The announcement was made on the band’s website, accompanied by a new song and an apology from guitarist Christian Wargo:
‘We are ecstatic to have had the band back in the studio and will be releasing Crack-Up on June 16th. Also, to be clear, the stardust wanderer could not have possibly dreamed of Koralee at Willamet Cottage, as he was detained by the One-Eyed Saint until Gloomy June. I know that now. – CW’.
Many expressed severe doubts whether the band would ever coalesce, given Robin’s extended foray into higher education, the rise of Father John Misty as a solo act, and several faux-historical impasses spanning all three albums.
But those fears were put to rest last month at 3 am as Robin laid down a copy of Nordic Tales, exasperated.
“It really took stepping away to realize my shortcomings as a storyteller,” Pecknold said. “I realized it was all wrong. The Ancient Thief, the Road to Lillimuth, Henry’s magic strawberries… not the direction we intended, not the one we will take.”
Such uncertainty was evident in their last album, Helplessness Blues, which garnered a glowing if confused reception.
Wrote NME critic John Andrews: “The melodies are tighter than ever, the instruments more old-world than a thousand Tolkien novels. But for Christ sake, why would Angela wear a golden dreamquilt when her father’s a Marxist agrarian? Sloppy.”

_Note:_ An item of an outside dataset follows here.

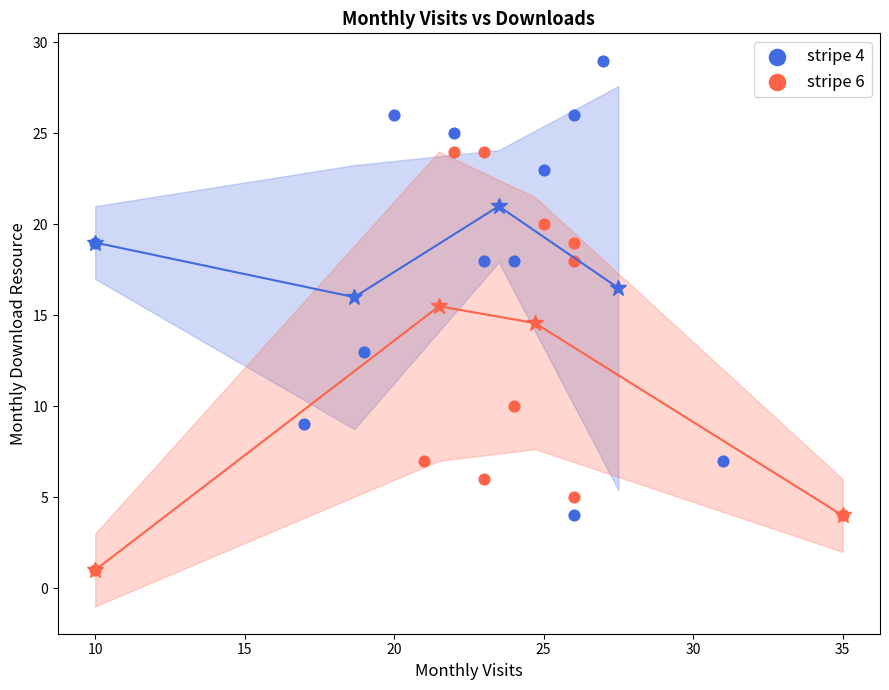

Which series contains the highest Y value?

stripe 4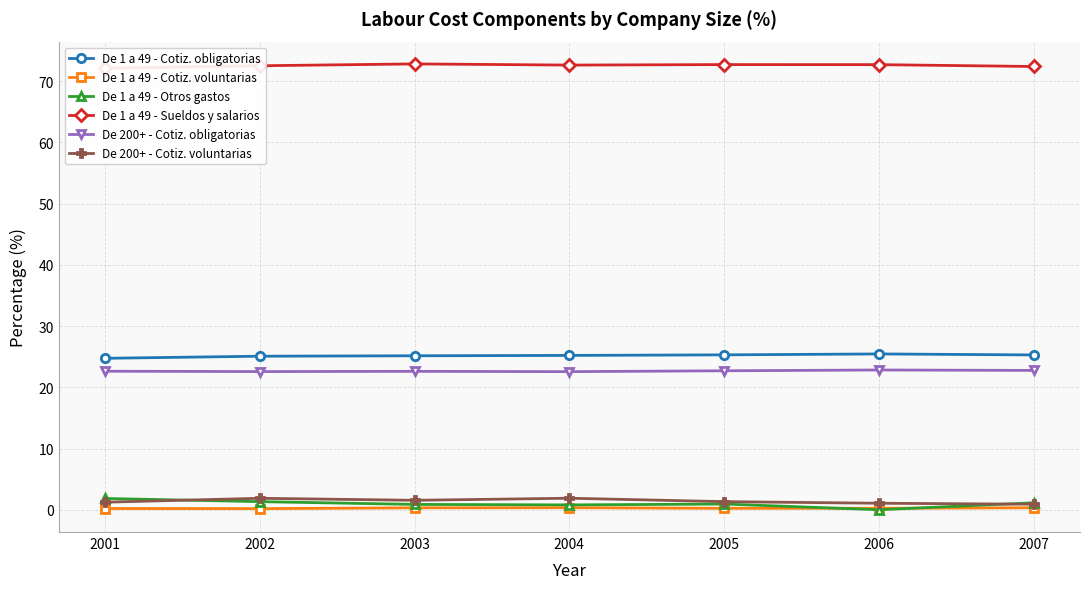

Where is De 1 a 49 - Cotiz. obligatorias nearest to the value 25?

2002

Robin and company have announced several tour dates across the country. Reportedly the tour itself was an object of debate after Morgan Henderson argued the songs “belonged to the Peaceful Dragon” and could only be played at his request. The album will be released by Nonesuch as a living document with accompanying maps, marginalia, and OED reference numbers.
Pecknold could not be reached for comment about Azure Hills of Yesterday.